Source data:
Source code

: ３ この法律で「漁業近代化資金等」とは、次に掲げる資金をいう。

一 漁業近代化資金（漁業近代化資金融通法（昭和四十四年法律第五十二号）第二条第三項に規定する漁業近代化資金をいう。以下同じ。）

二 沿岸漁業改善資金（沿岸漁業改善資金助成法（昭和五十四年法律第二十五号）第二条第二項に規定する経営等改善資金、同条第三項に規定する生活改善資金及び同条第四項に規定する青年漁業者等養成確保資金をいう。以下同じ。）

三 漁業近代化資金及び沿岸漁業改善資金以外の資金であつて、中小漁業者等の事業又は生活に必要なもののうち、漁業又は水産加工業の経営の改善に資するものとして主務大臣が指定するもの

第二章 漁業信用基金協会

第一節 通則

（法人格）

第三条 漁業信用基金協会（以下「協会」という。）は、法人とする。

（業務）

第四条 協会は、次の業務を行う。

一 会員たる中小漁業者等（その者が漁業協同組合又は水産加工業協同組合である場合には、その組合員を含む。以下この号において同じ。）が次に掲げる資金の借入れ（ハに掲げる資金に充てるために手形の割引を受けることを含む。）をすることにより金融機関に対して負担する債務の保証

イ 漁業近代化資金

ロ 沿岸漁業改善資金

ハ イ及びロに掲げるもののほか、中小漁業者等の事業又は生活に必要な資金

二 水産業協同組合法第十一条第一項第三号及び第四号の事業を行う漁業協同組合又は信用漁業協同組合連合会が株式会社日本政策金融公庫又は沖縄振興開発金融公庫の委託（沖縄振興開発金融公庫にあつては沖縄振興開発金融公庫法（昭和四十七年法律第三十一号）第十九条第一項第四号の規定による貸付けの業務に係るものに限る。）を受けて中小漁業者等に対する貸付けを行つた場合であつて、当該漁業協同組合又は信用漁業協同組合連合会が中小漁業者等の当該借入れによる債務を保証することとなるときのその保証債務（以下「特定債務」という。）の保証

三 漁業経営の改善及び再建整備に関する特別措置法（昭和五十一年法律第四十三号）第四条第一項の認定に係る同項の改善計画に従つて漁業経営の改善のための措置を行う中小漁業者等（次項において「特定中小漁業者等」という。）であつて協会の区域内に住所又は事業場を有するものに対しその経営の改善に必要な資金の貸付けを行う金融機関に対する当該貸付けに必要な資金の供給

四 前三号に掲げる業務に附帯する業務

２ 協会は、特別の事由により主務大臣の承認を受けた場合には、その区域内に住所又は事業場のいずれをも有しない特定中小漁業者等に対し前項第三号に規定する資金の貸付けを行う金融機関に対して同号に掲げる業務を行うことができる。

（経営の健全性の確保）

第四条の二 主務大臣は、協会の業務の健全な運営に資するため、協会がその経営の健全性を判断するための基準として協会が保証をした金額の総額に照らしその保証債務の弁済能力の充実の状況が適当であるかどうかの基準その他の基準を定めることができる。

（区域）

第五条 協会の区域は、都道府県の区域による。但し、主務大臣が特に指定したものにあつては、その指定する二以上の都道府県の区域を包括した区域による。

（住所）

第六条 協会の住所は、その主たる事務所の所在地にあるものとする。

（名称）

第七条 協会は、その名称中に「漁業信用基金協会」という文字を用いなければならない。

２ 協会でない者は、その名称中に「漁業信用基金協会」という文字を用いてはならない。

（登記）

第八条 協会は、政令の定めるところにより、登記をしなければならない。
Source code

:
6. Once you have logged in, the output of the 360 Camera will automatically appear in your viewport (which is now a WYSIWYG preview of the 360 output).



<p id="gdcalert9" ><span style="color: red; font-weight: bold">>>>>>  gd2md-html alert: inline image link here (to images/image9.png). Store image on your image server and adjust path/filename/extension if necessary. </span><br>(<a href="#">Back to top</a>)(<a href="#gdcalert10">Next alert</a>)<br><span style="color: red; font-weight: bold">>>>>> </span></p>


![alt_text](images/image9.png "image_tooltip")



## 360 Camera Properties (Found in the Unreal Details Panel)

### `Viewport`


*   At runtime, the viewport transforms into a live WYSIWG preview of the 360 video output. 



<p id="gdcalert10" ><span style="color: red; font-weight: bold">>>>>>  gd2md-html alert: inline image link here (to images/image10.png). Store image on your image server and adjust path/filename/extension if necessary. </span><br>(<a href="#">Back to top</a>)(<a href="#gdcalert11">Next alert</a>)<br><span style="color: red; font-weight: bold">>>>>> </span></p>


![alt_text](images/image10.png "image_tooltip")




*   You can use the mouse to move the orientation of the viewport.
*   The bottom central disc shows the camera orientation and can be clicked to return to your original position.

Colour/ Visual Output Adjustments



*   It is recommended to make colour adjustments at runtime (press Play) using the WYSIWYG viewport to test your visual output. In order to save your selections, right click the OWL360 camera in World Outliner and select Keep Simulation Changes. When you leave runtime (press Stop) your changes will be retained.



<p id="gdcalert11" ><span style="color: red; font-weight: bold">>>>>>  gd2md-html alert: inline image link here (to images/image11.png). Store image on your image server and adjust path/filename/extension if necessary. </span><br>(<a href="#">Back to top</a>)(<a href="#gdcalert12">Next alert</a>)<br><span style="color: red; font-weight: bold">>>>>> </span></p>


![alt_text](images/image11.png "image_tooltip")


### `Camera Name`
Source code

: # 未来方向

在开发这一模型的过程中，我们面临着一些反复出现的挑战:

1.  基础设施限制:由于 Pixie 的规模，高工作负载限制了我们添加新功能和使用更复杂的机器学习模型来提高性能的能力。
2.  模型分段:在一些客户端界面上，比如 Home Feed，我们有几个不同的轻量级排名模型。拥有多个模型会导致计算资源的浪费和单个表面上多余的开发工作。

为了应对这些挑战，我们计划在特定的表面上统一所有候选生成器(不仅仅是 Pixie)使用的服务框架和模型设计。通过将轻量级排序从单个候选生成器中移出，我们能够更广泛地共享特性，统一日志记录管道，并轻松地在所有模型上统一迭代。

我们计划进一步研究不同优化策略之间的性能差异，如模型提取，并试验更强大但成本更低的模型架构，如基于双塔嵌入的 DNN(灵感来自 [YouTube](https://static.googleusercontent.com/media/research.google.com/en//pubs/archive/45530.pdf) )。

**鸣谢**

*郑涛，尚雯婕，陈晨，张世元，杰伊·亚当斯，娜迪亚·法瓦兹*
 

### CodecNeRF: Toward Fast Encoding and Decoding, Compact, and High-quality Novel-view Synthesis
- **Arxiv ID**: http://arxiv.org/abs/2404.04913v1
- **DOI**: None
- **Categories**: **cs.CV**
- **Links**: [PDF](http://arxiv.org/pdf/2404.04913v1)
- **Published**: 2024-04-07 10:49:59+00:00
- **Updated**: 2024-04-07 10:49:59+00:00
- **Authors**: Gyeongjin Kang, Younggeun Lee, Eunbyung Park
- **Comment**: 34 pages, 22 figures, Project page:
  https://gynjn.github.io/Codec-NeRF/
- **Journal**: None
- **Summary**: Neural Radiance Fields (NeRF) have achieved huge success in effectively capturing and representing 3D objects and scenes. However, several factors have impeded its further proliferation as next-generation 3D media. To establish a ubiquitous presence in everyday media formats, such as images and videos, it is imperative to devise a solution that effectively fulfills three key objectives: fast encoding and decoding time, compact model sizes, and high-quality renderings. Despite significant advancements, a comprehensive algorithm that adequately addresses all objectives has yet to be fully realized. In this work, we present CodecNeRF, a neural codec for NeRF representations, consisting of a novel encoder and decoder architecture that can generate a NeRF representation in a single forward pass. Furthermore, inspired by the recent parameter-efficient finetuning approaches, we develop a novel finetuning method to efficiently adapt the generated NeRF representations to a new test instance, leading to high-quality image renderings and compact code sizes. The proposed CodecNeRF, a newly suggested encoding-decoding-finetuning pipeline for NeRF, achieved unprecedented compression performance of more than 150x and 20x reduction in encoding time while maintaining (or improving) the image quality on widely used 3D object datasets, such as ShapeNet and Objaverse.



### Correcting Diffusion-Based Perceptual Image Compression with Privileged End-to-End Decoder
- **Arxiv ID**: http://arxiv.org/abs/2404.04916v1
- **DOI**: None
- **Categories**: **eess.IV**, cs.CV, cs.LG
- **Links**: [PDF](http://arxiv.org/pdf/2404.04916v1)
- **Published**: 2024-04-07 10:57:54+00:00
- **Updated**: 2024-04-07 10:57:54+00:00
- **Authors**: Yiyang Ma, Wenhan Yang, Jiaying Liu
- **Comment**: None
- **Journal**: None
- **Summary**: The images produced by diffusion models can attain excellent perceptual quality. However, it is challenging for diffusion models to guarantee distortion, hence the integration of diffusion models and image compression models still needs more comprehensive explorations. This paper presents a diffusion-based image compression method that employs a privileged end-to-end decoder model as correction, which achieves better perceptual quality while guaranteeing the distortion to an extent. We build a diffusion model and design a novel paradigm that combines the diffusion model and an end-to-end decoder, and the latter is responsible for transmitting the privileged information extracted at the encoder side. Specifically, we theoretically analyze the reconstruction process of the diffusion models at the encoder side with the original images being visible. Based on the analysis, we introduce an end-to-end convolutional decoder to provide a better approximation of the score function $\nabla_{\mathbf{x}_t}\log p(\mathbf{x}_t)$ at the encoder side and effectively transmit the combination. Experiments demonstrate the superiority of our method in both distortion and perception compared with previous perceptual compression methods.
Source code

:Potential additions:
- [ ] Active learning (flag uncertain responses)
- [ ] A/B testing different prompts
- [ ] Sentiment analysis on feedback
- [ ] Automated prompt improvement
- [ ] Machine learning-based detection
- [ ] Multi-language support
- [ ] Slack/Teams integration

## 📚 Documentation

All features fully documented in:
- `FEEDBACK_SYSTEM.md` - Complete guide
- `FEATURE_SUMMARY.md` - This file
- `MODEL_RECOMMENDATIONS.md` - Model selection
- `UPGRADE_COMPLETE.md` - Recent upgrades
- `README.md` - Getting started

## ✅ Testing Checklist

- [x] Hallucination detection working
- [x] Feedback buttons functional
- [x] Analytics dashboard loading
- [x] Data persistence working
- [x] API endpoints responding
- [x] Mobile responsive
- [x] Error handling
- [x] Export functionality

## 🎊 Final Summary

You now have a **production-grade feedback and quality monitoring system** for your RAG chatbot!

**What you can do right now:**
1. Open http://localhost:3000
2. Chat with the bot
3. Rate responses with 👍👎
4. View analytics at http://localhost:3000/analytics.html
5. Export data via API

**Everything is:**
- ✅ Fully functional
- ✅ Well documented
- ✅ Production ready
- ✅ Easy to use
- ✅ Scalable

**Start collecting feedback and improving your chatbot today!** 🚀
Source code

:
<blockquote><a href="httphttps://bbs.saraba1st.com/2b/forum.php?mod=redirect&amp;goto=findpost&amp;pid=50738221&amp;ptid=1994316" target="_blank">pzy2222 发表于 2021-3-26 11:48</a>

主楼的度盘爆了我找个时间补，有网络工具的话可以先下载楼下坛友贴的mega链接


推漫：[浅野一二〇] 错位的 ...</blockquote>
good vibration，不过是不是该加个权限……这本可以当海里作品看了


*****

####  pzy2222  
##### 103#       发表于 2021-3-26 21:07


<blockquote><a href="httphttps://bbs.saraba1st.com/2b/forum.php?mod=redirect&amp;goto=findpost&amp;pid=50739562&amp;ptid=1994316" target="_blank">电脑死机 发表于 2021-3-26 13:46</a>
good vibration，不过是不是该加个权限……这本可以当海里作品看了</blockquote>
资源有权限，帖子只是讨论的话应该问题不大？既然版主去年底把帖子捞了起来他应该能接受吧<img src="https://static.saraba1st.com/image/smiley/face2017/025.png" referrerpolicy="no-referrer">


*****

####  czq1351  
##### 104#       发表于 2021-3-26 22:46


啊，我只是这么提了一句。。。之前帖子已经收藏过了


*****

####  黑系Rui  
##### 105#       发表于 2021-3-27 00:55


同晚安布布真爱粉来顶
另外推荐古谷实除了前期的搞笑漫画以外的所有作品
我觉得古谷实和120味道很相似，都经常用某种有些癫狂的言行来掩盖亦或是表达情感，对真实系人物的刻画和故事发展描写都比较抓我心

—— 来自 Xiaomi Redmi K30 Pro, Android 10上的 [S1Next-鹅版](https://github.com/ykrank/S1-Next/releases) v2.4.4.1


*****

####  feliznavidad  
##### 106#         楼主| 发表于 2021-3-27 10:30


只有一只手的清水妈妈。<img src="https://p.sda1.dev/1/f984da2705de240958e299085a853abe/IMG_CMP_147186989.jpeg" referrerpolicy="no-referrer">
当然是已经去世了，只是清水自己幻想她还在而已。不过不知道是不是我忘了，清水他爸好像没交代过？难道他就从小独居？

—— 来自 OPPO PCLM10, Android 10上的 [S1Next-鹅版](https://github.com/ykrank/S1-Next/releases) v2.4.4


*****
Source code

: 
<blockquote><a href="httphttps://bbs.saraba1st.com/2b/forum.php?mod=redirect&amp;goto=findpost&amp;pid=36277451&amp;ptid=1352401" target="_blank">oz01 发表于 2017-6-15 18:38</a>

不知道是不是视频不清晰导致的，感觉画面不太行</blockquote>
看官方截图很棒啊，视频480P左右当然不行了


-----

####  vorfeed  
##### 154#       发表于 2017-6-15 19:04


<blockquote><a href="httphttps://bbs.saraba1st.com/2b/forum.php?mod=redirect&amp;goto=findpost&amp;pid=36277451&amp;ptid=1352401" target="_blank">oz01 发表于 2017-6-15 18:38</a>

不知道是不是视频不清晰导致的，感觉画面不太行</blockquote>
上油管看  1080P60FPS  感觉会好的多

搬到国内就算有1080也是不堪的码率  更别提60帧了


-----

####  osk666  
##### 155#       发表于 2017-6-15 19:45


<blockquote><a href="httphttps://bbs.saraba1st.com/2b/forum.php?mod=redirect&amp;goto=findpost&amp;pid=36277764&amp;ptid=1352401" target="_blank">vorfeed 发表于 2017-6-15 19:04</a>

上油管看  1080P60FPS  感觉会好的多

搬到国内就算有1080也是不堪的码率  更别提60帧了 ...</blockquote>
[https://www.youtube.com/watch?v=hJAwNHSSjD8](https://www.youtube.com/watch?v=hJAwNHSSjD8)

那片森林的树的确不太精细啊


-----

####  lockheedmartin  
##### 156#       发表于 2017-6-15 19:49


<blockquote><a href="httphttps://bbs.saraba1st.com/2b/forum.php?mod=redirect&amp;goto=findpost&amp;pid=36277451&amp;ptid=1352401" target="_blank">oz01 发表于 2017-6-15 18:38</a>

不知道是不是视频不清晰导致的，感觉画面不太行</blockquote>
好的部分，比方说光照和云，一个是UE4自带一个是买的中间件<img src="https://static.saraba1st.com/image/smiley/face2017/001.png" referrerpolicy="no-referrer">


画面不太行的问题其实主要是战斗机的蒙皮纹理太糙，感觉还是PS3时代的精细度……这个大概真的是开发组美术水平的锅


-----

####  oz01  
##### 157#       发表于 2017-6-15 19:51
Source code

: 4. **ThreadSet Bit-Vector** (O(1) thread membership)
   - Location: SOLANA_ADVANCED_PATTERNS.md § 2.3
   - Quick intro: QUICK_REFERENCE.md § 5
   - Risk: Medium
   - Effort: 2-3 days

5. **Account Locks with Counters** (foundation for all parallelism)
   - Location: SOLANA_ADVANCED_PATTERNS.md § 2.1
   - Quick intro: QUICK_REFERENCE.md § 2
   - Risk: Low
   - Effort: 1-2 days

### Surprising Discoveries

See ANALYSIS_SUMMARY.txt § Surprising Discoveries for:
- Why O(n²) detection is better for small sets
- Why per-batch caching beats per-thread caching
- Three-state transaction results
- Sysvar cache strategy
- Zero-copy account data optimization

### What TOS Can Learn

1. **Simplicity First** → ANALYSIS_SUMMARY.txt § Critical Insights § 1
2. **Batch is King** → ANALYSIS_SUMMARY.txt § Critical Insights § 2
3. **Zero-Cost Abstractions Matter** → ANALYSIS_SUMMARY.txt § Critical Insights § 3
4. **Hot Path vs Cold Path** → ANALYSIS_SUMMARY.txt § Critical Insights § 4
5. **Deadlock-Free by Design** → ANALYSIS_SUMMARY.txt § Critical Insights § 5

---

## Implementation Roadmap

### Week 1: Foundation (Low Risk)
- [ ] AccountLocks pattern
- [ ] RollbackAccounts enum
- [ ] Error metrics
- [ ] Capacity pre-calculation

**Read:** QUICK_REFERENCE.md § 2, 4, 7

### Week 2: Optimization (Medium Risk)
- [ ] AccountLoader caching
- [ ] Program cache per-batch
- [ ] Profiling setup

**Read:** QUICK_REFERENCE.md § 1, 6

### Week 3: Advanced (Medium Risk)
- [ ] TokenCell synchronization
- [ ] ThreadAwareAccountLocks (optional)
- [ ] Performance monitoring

**How to complete this task:**
Would you print exactly, and only, the lines of the data above from the line with "四 前三号に掲げる業務に附帯する業務" through the line with "Colour/ Visual Output Adjustments", inclusive?

**Result of this exercise:**
四 前三号に掲げる業務に附帯する業務

２ 協会は、特別の事由により主務大臣の承認を受けた場合には、その区域内に住所又は事業場のいずれをも有しない特定中小漁業者等に対し前項第三号に規定する資金の貸付けを行う金融機関に対して同号に掲げる業務を行うことができる。

（経営の健全性の確保）

第四条の二 主務大臣は、協会の業務の健全な運営に資するため、協会がその経営の健全性を判断するための基準として協会が保証をした金額の総額に照らしその保証債務の弁済能力の充実の状況が適当であるかどうかの基準その他の基準を定めることができる。

（区域）

第五条 協会の区域は、都道府県の区域による。但し、主務大臣が特に指定したものにあつては、その指定する二以上の都道府県の区域を包括した区域による。

（住所）

第六条 協会の住所は、その主たる事務所の所在地にあるものとする。

（名称）

第七条 協会は、その名称中に「漁業信用基金協会」という文字を用いなければならない。

２ 協会でない者は、その名称中に「漁業信用基金協会」という文字を用いてはならない。

（登記）

第八条 協会は、政令の定めるところにより、登記をしなければならない。
Source code

:
6. Once you have logged in, the output of the 360 Camera will automatically appear in your viewport (which is now a WYSIWYG preview of the 360 output).



<p id="gdcalert9" ><span style="color: red; font-weight: bold">>>>>>  gd2md-html alert: inline image link here (to images/image9.png). Store image on your image server and adjust path/filename/extension if necessary. </span><br>(<a href="#">Back to top</a>)(<a href="#gdcalert10">Next alert</a>)<br><span style="color: red; font-weight: bold">>>>>> </span></p>


![alt_text](images/image9.png "image_tooltip")



## 360 Camera Properties (Found in the Unreal Details Panel)

### `Viewport`


*   At runtime, the viewport transforms into a live WYSIWG preview of the 360 video output. 



<p id="gdcalert10" ><span style="color: red; font-weight: bold">>>>>>  gd2md-html alert: inline image link here (to images/image10.png). Store image on your image server and adjust path/filename/extension if necessary. </span><br>(<a href="#">Back to top</a>)(<a href="#gdcalert11">Next alert</a>)<br><span style="color: red; font-weight: bold">>>>>> </span></p>


![alt_text](images/image10.png "image_tooltip")




*   You can use the mouse to move the orientation of the viewport.
*   The bottom central disc shows the camera orientation and can be clicked to return to your original position.

Colour/ Visual Output Adjustments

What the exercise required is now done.